No me considero una persona con mucha fuerza de voluntad. Recuerdo tener algún que otro problema en secundaria a cuenta de que nunca encontraba el momento perfecto para ponerme a estudiar. Podía pasarme horas deambulando por casa sin ninguna otra cosa que hacer, pero rara vez me venía la “inspiración” de sentarme delante de los libros.

He llegado a la conclusión de que soy una persona con poca fuerza de voluntad. Esto en el campo de los estudios tiene resultados bastante visibles: estudias y apruebas, no estudias y suspendes. Ojalá pudiera decir que ese es el único ámbito de mi vida en donde lucho con la falta de motivación, pero no sería cierto. Mi relación con Dios a veces se ve afectada también. Me cuesta encontrar las ganas para rezar o leer la Biblia y aunque sé la inmensa paz que esto me transmite podían pasar semanas sin que le dedicara tiempo de calidad al Señor.

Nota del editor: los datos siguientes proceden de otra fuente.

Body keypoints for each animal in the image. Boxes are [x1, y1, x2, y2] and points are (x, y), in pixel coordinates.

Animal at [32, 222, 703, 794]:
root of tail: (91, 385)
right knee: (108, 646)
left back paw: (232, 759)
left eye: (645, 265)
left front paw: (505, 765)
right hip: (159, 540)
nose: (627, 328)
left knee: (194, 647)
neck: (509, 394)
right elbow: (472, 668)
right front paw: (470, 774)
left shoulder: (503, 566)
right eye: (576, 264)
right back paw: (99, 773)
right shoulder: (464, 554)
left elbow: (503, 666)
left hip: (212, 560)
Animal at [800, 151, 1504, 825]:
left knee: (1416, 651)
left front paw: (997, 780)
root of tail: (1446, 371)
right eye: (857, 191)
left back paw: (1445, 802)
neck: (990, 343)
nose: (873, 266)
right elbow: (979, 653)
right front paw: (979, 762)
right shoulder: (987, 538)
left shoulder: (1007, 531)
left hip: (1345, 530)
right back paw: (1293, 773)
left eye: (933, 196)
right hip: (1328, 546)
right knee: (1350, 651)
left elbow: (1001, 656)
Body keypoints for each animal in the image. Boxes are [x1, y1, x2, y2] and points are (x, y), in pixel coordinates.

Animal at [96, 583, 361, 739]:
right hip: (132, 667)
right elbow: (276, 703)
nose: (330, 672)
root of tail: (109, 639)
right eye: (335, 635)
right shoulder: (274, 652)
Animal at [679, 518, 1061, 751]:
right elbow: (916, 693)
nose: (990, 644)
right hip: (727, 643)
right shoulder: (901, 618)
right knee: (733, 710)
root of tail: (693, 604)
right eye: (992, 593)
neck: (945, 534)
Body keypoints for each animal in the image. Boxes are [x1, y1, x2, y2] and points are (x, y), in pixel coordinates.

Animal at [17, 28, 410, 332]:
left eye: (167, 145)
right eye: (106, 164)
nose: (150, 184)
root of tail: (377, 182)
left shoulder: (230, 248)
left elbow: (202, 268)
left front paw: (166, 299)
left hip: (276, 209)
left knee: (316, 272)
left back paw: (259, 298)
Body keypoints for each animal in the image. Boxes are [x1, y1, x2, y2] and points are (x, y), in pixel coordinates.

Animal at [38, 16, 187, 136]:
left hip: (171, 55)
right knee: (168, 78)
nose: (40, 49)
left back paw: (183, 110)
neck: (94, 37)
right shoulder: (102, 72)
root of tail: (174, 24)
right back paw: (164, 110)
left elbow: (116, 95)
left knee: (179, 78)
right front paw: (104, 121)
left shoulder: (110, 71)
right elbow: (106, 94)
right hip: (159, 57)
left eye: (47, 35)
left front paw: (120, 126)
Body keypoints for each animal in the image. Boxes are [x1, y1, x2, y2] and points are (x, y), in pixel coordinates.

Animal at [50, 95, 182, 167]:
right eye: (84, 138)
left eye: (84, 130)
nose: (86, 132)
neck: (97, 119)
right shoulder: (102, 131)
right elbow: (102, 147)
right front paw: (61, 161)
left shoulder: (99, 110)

En su momento me comprometí a tener una relación personal con el Señor y eso implica buscar estar con Él aun cuando las distracciones son mucho más que las ganas. A la cuarentena del año pasado tengo que agradecerle que para mí se limitaron muchas distracciones y me propuse trabajar en ese aspecto de mi vida espiritual que era inconstante que flaqueaba, la oración. Pude dedicar tiempo a pensar en los buenos momentos que esta me había dado y en lo mucho que me había ayudado a discernir. Me costó luchar contra el pensamiento de que una oración que se empieza sin ganas va a ser una mala oración, pero notaba que necesitaba forzarme a incluirlo en mi rutina diaria independientemente de que me apeteciera o no ese día.

Haber conseguido convertirlo en un hábito hace más fácil continuar con ello y puede parecer frívolo introducir la oración como aquella actividad que va después del desayuno y antes de estudiar pero es la rutina la que me haya ayudado a perseverar en el camino cuando mi “yo” más mundano acecha.